We’ve also integrated build tests into shared-proto. This ensures that the directives defined in protogen.yaml are valid. As a consequence of this guarantee, we can provide a guarantee to services inheriting from shared-proto that they will not face errors during generation.

Services

Now that you’re familiar with how protogen integrates with shared-proto, this is what it looks like on a service level. Here’s protogen.yaml for our example foo service.

File: <service>/protogen.yaml

protogen:
  protoc_version: "3.7.1"
  base_config: "/tmp/shared-proto/protogen.yaml"

envs:
  "shared_proto": "/tmp/shared-proto"
  "output_dir": "./foo/pb"
  "go_import_base": "github.com/carousell/foo/pb"

generate:
  services:
    - name: "foo"
      selected_plugins: [go, orion]

    - name: "bar"
      selected_plugins: [go]

    - name: "baz"
      selected_plugins: [go]

At the service level, we inherit configuration from shared-proto while setting some service-specific variables.

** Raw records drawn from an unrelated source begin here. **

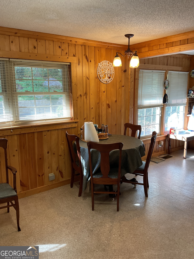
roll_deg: -0.5
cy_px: 130
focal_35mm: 29
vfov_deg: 61.7
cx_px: 97
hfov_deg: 48.2
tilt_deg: -10.0
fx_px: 217
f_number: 1.8
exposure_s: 1/60
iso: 50
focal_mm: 3
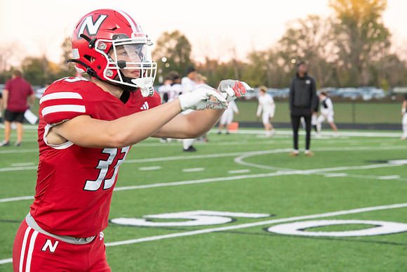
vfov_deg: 8.6
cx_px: 204
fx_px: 1809
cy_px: 136
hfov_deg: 12.8
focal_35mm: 160
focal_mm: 160
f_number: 9
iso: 8000
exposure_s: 1/400
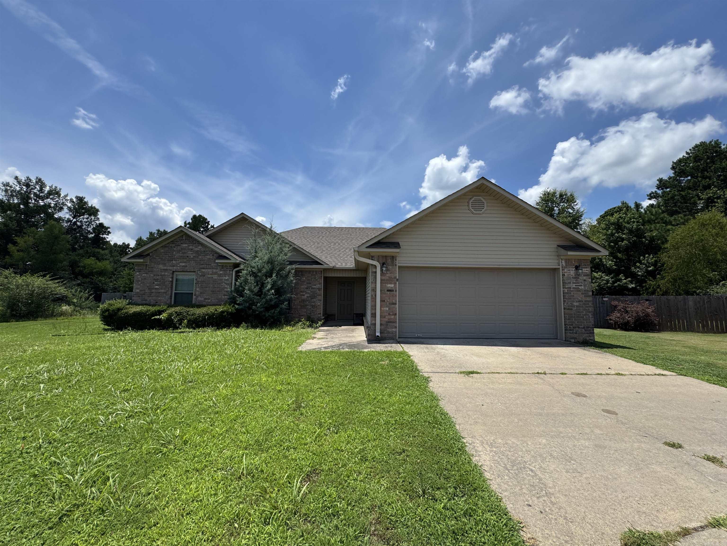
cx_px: 364
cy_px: 273
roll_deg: -0.7
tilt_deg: +5.1
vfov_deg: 85.7
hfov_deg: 102.1
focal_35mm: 14
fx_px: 294
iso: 50
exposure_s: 1/2415
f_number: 2.2
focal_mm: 2.22
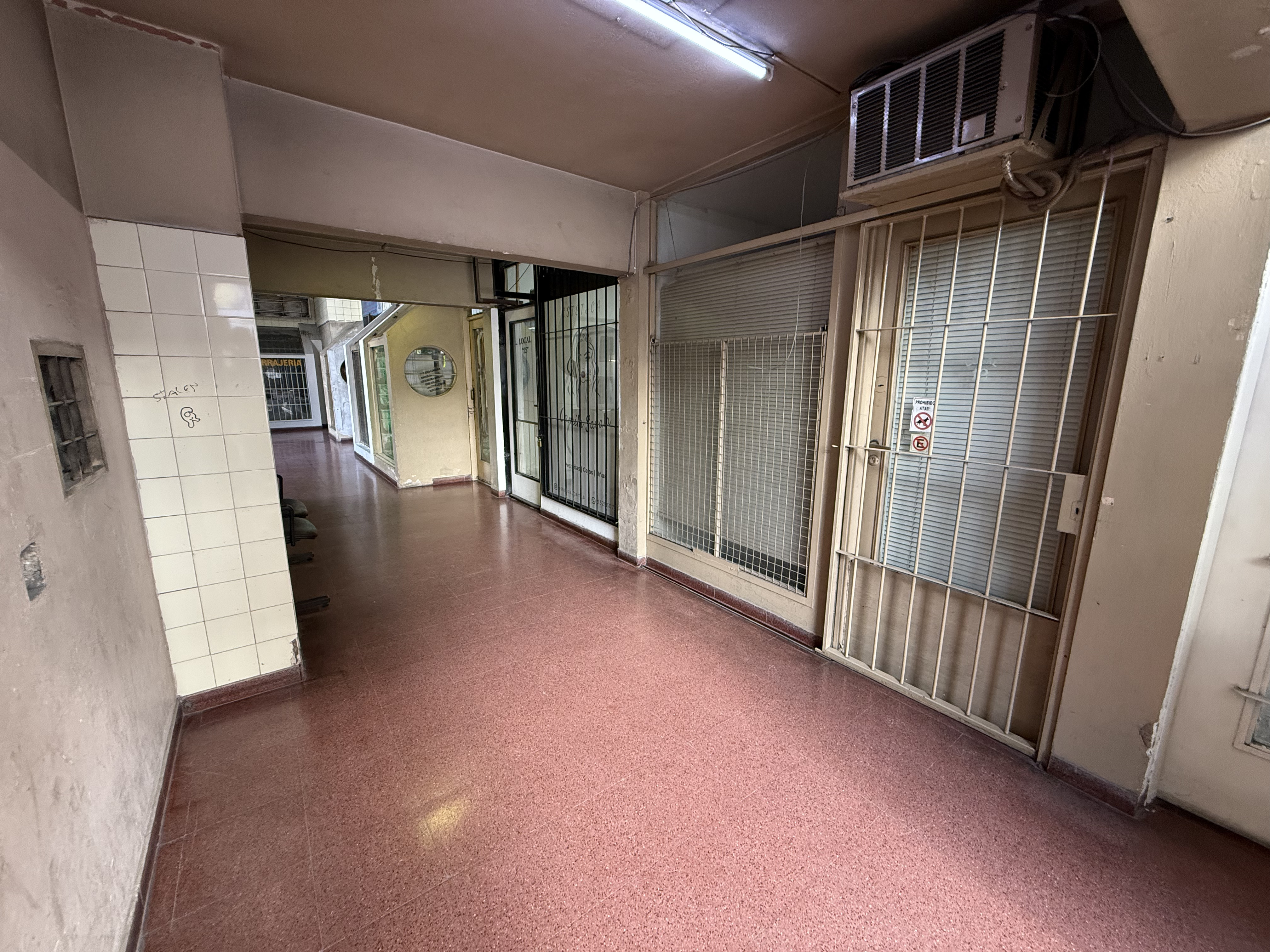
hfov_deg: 102.1
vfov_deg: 85.7
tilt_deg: -10.6
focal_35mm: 14
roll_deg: -0.2
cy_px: 476
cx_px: 635
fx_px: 514
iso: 320
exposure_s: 1/99
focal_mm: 2.22
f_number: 2.2
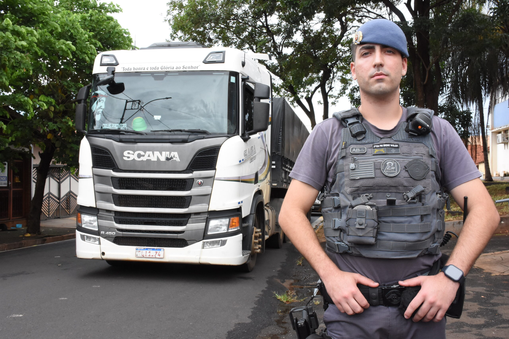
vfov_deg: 38.4
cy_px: 170
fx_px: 488
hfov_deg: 55.1
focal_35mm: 34
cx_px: 254
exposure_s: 1/125
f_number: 18
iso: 2000
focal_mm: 23
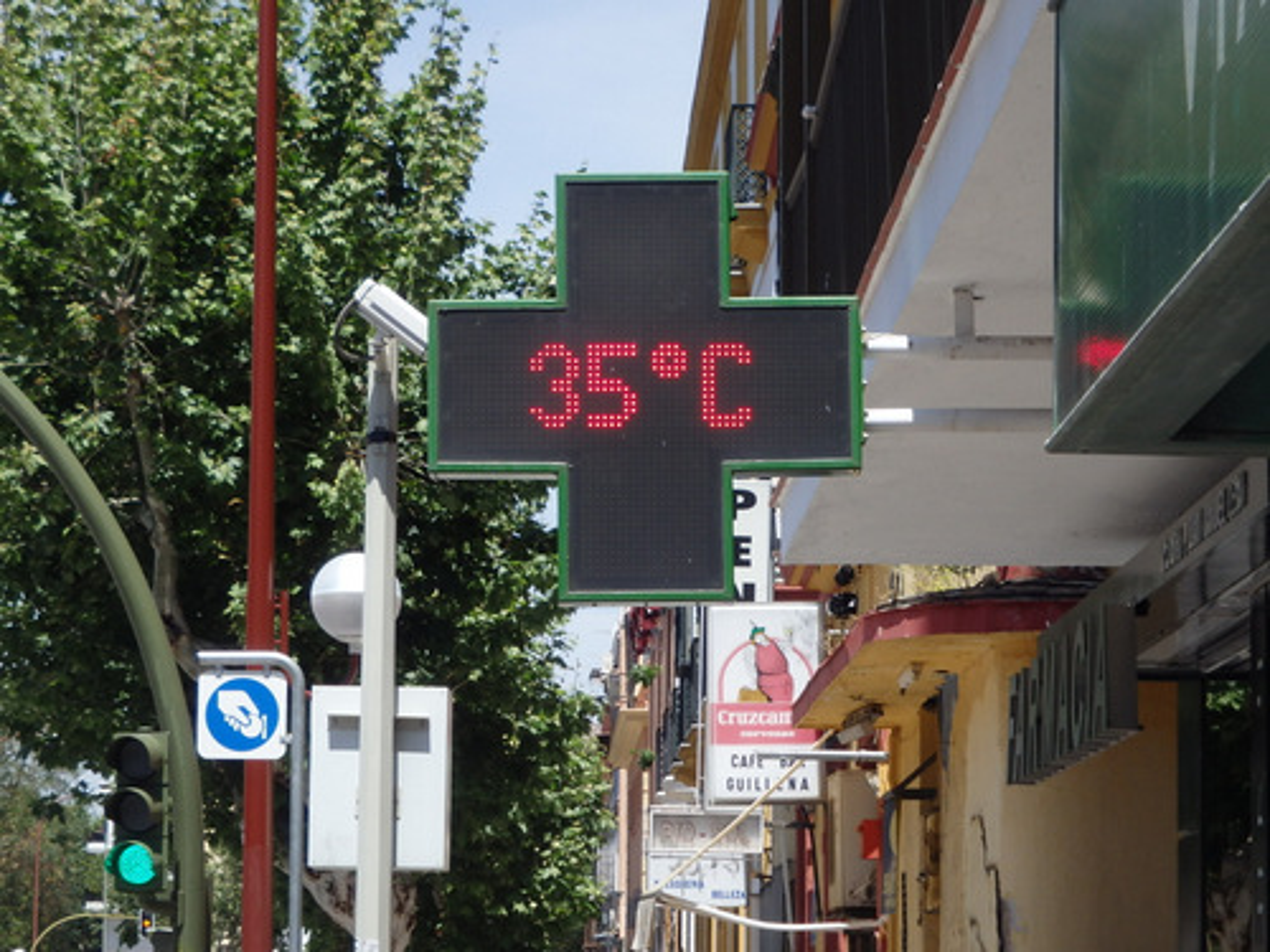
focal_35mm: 140
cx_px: 635
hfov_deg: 14.1
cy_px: 476
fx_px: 5136
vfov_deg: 10.6
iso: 125
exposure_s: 1/400
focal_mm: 25
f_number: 5.9
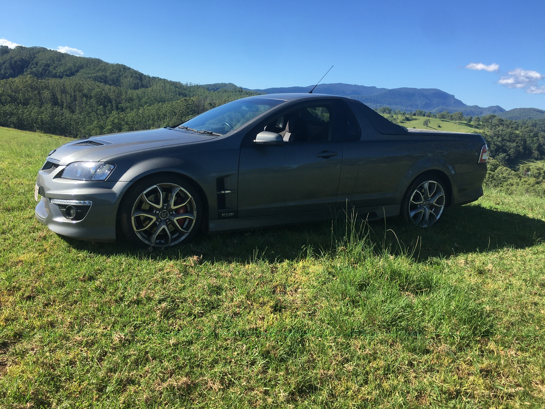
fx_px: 457
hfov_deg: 61.7
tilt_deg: -8.7
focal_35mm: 29
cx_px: 272
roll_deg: -3.0
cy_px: 204
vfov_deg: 48.2
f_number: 2.2
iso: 25
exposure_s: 1/1221
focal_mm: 4.15
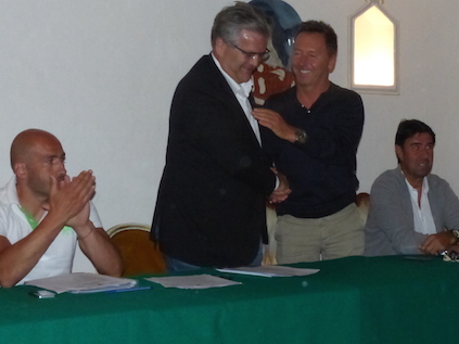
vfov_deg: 17.8
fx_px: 1100
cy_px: 152
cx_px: 330
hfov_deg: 23.4
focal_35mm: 83
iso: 1000
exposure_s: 1/60
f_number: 8
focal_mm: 9.8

Notice that from the service’s perspective, there is no need to be aware of protoc flags. The service is insulated from having to maintain this knowledge. This means that if, for instance, bar service requires a change to their generation directives, only shared-proto needs to be updated. All upstream services relying on bar service require no changes and will continue to just work.

Adding a new service is a matter of adding two lines to protogen.yaml.

File: <service>/generate_protobufs.sh

Here’s the script a service would use to invoke protogen.

#!/bin/bash

PROTOGEN_VERSION=""
GOLANG_PROTOBUF_VERSION=$(go list -f "{{.Version}}" -m github.com/golang/protobuf)
BRANCH="master"
SERVICE=""

while [[ $# -gt 0 ]]
do
key="$1"
case $key in
	-b|--branch)
	BRANCH="$2"
	shift
	shift
	;;
	--service)
	SERVICE="$2"
	shift
	shift
	;;
	*)
	shift
	;;
esac
done

SHARED_PROTO_DIR="$HOME/.shared-proto"
rm -rf $SHARED_PROTO_DIR || true
git clone -b ${BRANCH} --depth 1 git@github.com:carousell/shared-proto.git $SHARED_PROTO_DIR

$SHARED_PROTO_DIR/generate_protobufs.sh \
    --protogen-version      "${PROTOGEN_VERSION}" \
    --go-protobuf-version   "${GOLANG_PROTOBUF_VERSION}" \
    --service               "${SERVICE}"

This script does not differ between services for the most part. Notice how the protobuf version is pinned, retrieved dynamically based on the go mod dependencies. This script essentially just clones shared-proto and invokes shared-proto’s generate_protobufs.sh script. Everything else is taken care by protogen’s config.

Closing thoughts

These changes were primarily motivated by wanting to solve this problem I faced, but over time as the solution started to take shape I started to realize how it could be applied to the company at large. I encourage engineers to take a look at what their pain points are, and to start looking for a solution. If the solution can be applied more broadly (to your team, to your company, to the wider public), then even better. But even if your solution has little adoption, at least you’ve solved a personal problem, and that’s something!

Overall I’m quite happy with how protobuf management at Carousell has improved since these changes and tooling were introduced. So far I’ve not had protobuf generation break since integrating my services with protogen. I’ve also experienced far fewer headaches since.